Work item:
Answer these questions about the SQLite date post:
1. What two date formats were mistakenly loaded into the database?
2. According to forpas, what does SQLite not support?
3. Which format did the answerer use instead of YYYYMMDD?

Source text:
0
votes

I have a SQLite Database and I mistakenly loaded a lot of data with mismatching date formats. There are dates formatted as: MM/DD/YYYY and dates formatted as: DD-Month Abbr. - YY.

I would really like them all to be YYYYMMDD. Is there a way to reformat all of the dates to match the preferred format?

Thanks!

2
SQLite does not support formatting functions for non ISO dates. Post sample data of your dates that cover all cases. - forpas
Can you explicitly list each and every format that you've used? You can then use where clauses such as LIKE '__/__/____' to find rows of one format and LIKE '__-___-__' to find rows of another format. Then you can write separate translation code for each format, and fix rows of each format, one format at a time. But, first, you need to be explicit about All the formats you need to translate. What you don't want to accidentally do is write a where clause that matches more than one input format, and mangle a row thinking it's formatted one way, but is actually formatted a different way. - MatBailie
Also, your target format should be one supported by Sqlite's functions. That does Not include YYYYMMDD, you should be including the - delimiter... sqlite.org/lang_datefunc.html#time_values - MatBailie

2 Answers

0
votes

If you have only 2 different date formats, you can reformat them by parsing differenly. Follow @MatBailie's suggestion and use a format supported by Sqlite's functions, i used YYYY-MM-DD

I decoded MM/DD/YYYY format by finding parts of a date. And than, i decoded DD-Month Abbr. - YY format separately for each Month.

Input data:

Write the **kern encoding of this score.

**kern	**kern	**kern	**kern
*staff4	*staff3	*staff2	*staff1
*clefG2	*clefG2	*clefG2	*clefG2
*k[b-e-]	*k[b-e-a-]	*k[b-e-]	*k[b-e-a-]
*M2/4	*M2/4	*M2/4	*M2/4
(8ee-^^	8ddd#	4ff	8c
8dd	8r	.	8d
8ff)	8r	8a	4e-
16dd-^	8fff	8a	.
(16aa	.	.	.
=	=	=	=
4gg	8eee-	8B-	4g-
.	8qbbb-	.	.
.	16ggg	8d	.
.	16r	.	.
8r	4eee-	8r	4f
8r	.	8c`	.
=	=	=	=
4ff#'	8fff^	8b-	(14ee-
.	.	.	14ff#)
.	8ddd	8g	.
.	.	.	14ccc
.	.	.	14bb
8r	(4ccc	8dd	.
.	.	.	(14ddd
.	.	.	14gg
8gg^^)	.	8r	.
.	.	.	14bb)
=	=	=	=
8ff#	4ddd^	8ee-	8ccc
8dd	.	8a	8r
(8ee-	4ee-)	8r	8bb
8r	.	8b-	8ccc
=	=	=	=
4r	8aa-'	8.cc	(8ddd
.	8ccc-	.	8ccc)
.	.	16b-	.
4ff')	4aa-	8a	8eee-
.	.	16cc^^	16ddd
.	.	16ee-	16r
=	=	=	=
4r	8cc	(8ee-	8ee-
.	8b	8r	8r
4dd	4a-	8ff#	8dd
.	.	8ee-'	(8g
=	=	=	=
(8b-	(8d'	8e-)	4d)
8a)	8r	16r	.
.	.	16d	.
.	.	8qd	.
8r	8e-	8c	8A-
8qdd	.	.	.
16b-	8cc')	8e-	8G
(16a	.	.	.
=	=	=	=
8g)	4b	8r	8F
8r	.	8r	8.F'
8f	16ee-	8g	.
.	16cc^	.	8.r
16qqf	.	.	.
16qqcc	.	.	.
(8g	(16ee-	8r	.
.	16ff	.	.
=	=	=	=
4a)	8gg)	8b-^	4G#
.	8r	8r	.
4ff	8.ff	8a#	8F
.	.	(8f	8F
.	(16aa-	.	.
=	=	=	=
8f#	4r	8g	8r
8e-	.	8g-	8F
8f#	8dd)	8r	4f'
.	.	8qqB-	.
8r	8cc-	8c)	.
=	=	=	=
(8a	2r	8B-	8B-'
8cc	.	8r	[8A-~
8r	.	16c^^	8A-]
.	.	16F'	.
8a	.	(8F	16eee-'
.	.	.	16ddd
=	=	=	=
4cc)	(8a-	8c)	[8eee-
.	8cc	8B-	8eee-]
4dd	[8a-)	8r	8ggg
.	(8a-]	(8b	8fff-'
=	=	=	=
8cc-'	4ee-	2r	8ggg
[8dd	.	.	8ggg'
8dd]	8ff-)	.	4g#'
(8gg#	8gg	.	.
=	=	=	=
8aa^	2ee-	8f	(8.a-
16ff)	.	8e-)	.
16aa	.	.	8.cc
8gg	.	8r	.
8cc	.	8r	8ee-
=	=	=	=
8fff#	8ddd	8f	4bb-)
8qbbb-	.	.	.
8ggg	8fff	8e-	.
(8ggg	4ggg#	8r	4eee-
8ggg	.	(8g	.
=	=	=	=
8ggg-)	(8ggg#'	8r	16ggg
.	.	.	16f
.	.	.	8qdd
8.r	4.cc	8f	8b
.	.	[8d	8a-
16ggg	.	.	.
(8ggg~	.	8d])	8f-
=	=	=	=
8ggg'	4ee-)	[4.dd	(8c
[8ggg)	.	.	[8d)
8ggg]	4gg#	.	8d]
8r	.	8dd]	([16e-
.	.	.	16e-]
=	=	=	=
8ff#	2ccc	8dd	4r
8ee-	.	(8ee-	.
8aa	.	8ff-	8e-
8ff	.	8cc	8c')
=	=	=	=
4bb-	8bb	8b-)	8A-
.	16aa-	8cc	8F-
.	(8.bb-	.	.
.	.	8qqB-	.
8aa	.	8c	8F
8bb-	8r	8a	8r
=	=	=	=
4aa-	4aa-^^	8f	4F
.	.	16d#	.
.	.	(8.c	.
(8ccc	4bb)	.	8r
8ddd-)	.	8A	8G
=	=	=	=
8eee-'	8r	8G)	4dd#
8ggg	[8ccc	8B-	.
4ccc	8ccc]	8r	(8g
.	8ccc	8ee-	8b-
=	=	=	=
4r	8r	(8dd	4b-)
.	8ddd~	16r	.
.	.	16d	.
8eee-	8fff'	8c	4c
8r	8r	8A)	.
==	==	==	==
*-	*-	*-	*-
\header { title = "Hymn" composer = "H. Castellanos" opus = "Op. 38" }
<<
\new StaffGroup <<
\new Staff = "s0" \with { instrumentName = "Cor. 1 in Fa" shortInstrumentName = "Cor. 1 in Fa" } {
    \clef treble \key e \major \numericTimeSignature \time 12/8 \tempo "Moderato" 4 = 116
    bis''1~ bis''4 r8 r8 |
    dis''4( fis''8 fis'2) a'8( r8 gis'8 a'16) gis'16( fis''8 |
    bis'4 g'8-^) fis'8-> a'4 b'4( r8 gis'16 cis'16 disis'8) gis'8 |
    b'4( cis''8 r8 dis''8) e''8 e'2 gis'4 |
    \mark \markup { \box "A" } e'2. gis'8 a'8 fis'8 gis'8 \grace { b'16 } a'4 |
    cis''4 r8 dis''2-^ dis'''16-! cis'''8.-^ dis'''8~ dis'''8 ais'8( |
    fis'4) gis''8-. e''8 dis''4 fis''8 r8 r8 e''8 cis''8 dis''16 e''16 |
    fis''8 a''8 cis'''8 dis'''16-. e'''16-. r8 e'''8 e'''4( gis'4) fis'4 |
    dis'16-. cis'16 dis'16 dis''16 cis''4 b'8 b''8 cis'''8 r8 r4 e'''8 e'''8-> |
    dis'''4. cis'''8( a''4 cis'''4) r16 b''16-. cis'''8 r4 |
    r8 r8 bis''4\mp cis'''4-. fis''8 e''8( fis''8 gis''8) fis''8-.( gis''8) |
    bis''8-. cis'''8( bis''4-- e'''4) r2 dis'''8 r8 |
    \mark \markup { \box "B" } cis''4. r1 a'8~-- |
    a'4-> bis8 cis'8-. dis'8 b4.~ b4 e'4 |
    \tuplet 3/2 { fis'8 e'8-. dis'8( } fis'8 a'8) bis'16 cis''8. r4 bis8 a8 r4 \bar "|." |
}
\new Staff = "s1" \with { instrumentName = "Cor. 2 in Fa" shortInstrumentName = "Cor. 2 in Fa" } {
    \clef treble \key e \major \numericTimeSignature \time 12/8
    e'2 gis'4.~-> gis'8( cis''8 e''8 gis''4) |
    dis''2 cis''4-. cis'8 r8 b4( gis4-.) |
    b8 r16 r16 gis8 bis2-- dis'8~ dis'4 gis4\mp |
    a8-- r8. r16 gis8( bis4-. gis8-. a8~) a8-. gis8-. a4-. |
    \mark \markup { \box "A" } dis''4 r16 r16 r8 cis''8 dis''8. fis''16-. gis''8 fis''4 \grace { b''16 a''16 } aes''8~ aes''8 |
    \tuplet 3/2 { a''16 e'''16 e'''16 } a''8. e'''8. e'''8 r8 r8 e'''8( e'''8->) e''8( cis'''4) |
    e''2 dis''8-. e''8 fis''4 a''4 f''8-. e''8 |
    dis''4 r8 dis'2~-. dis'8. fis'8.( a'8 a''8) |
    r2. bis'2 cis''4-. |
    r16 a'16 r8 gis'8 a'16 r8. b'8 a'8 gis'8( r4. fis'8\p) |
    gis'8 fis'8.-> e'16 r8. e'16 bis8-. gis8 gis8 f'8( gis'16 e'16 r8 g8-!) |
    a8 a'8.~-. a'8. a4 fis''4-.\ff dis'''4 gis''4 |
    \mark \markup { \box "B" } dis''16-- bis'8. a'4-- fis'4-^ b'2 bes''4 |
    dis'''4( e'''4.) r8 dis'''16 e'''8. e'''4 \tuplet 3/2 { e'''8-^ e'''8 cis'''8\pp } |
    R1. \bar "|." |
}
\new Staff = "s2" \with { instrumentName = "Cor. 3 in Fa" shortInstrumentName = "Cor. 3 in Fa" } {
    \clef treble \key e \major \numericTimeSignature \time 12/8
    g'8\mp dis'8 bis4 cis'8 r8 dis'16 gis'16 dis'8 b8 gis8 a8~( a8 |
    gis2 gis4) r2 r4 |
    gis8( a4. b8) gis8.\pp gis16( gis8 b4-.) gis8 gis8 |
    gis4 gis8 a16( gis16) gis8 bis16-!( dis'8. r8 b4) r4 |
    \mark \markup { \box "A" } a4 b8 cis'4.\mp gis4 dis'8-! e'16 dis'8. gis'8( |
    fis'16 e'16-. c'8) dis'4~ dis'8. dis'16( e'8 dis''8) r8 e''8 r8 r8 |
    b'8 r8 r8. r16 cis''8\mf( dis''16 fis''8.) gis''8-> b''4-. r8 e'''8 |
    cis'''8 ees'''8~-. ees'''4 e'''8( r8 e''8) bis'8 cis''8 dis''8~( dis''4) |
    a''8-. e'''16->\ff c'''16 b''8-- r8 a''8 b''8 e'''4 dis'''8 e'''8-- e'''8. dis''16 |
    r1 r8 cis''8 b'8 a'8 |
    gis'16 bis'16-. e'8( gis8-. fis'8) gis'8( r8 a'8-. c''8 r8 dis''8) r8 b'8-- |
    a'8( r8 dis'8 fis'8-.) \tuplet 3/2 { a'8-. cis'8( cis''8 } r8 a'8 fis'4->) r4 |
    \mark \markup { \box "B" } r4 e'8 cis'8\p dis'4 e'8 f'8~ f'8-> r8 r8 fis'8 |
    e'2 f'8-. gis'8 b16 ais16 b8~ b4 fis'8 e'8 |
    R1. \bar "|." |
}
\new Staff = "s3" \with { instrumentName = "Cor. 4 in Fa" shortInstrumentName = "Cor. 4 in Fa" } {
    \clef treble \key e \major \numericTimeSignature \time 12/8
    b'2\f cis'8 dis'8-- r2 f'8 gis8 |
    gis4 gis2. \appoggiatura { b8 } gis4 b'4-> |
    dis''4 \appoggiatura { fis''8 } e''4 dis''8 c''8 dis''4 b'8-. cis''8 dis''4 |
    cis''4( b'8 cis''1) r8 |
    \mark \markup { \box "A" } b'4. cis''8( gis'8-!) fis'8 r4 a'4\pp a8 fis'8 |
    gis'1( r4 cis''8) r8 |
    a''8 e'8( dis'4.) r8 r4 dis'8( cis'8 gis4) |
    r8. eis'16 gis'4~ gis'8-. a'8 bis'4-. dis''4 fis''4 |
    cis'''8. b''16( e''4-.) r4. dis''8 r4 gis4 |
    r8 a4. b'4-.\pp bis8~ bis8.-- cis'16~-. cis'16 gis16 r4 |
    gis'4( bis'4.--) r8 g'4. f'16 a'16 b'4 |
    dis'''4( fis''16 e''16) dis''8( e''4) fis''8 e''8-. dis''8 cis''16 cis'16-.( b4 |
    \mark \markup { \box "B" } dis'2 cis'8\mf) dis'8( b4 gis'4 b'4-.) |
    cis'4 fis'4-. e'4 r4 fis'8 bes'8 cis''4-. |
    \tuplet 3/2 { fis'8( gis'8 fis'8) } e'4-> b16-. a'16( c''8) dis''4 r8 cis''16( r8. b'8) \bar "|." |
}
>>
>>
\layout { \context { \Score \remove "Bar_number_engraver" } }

Finished exercise:
1. MM/DD/YYYY and DD-Month Abbr. - YY
2. Formatting functions for non ISO dates
3. YYYY-MM-DD